>> BEGIN Given data

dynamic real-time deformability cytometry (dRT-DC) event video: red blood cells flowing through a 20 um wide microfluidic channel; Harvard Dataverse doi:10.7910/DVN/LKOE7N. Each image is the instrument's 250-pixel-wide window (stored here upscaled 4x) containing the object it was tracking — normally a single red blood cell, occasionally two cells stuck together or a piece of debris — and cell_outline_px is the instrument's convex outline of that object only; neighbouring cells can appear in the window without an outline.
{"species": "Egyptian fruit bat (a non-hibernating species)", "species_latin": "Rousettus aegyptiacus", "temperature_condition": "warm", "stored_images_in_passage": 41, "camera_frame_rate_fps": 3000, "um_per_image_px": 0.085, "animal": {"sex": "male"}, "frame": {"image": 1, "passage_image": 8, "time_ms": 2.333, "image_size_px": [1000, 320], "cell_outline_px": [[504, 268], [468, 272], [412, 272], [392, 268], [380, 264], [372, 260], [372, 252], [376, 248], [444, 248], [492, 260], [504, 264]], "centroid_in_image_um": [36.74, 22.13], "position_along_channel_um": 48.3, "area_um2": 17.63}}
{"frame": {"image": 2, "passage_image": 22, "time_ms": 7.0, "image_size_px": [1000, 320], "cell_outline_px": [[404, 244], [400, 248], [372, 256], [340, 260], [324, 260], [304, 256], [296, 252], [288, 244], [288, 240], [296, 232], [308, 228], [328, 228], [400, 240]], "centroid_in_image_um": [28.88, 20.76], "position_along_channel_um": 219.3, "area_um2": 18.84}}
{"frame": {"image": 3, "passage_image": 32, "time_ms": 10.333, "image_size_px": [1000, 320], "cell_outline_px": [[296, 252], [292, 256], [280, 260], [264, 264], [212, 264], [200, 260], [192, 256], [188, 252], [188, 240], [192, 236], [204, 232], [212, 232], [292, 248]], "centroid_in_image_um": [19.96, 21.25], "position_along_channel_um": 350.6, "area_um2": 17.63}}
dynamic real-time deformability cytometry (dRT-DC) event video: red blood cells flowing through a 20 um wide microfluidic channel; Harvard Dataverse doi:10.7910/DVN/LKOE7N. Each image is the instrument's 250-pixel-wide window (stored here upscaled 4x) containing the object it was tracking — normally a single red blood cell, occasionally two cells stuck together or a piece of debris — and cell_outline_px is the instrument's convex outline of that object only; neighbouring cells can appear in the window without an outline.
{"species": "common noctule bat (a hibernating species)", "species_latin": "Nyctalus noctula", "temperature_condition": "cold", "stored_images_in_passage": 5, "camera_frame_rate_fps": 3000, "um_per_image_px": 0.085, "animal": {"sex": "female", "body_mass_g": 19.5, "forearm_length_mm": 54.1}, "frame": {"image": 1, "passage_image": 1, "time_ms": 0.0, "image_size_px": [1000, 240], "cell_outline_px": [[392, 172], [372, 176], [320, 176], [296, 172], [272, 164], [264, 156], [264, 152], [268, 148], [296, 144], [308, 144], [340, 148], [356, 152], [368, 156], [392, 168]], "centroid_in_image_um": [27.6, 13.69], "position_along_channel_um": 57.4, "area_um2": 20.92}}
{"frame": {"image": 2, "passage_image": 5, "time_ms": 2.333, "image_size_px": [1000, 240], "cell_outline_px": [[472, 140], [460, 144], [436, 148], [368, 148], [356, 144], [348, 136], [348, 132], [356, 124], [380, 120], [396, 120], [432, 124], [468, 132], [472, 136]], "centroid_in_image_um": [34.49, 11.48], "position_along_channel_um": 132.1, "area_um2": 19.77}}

>> END Given data

*What to do*.
Output all of the material exactly as written.

*Result of this exercise*.
dynamic real-time deformability cytometry (dRT-DC) event video: red blood cells flowing through a 20 um wide microfluidic channel; Harvard Dataverse doi:10.7910/DVN/LKOE7N. Each image is the instrument's 250-pixel-wide window (stored here upscaled 4x) containing the object it was tracking — normally a single red blood cell, occasionally two cells stuck together or a piece of debris — and cell_outline_px is the instrument's convex outline of that object only; neighbouring cells can appear in the window without an outline.
{"species": "Egyptian fruit bat (a non-hibernating species)", "species_latin": "Rousettus aegyptiacus", "temperature_condition": "warm", "stored_images_in_passage": 41, "camera_frame_rate_fps": 3000, "um_per_image_px": 0.085, "animal": {"sex": "male"}, "frame": {"image": 1, "passage_image": 8, "time_ms": 2.333, "image_size_px": [1000, 320], "cell_outline_px": [[504, 268], [468, 272], [412, 272], [392, 268], [380, 264], [372, 260], [372, 252], [376, 248], [444, 248], [492, 260], [504, 264]], "centroid_in_image_um": [36.74, 22.13], "position_along_channel_um": 48.3, "area_um2": 17.63}}
{"frame": {"image": 2, "passage_image": 22, "time_ms": 7.0, "image_size_px": [1000, 320], "cell_outline_px": [[404, 244], [400, 248], [372, 256], [340, 260], [324, 260], [304, 256], [296, 252], [288, 244], [288, 240], [296, 232], [308, 228], [328, 228], [400, 240]], "centroid_in_image_um": [28.88, 20.76], "position_along_channel_um": 219.3, "area_um2": 18.84}}
{"frame": {"image": 3, "passage_image": 32, "time_ms": 10.333, "image_size_px": [1000, 320], "cell_outline_px": [[296, 252], [292, 256], [280, 260], [264, 264], [212, 264], [200, 260], [192, 256], [188, 252], [188, 240], [192, 236], [204, 232], [212, 232], [292, 248]], "centroid_in_image_um": [19.96, 21.25], "position_along_channel_um": 350.6, "area_um2": 17.63}}
dynamic real-time deformability cytometry (dRT-DC) event video: red blood cells flowing through a 20 um wide microfluidic channel; Harvard Dataverse doi:10.7910/DVN/LKOE7N. Each image is the instrument's 250-pixel-wide window (stored here upscaled 4x) containing the object it was tracking — normally a single red blood cell, occasionally two cells stuck together or a piece of debris — and cell_outline_px is the instrument's convex outline of that object only; neighbouring cells can appear in the window without an outline.
{"species": "common noctule bat (a hibernating species)", "species_latin": "Nyctalus noctula", "temperature_condition": "cold", "stored_images_in_passage": 5, "camera_frame_rate_fps": 3000, "um_per_image_px": 0.085, "animal": {"sex": "female", "body_mass_g": 19.5, "forearm_length_mm": 54.1}, "frame": {"image": 1, "passage_image": 1, "time_ms": 0.0, "image_size_px": [1000, 240], "cell_outline_px": [[392, 172], [372, 176], [320, 176], [296, 172], [272, 164], [264, 156], [264, 152], [268, 148], [296, 144], [308, 144], [340, 148], [356, 152], [368, 156], [392, 168]], "centroid_in_image_um": [27.6, 13.69], "position_along_channel_um": 57.4, "area_um2": 20.92}}
{"frame": {"image": 2, "passage_image": 5, "time_ms": 2.333, "image_size_px": [1000, 240], "cell_outline_px": [[472, 140], [460, 144], [436, 148], [368, 148], [356, 144], [348, 136], [348, 132], [356, 124], [380, 120], [396, 120], [432, 124], [468, 132], [472, 136]], "centroid_in_image_um": [34.49, 11.48], "position_along_channel_um": 132.1, "area_um2": 19.77}}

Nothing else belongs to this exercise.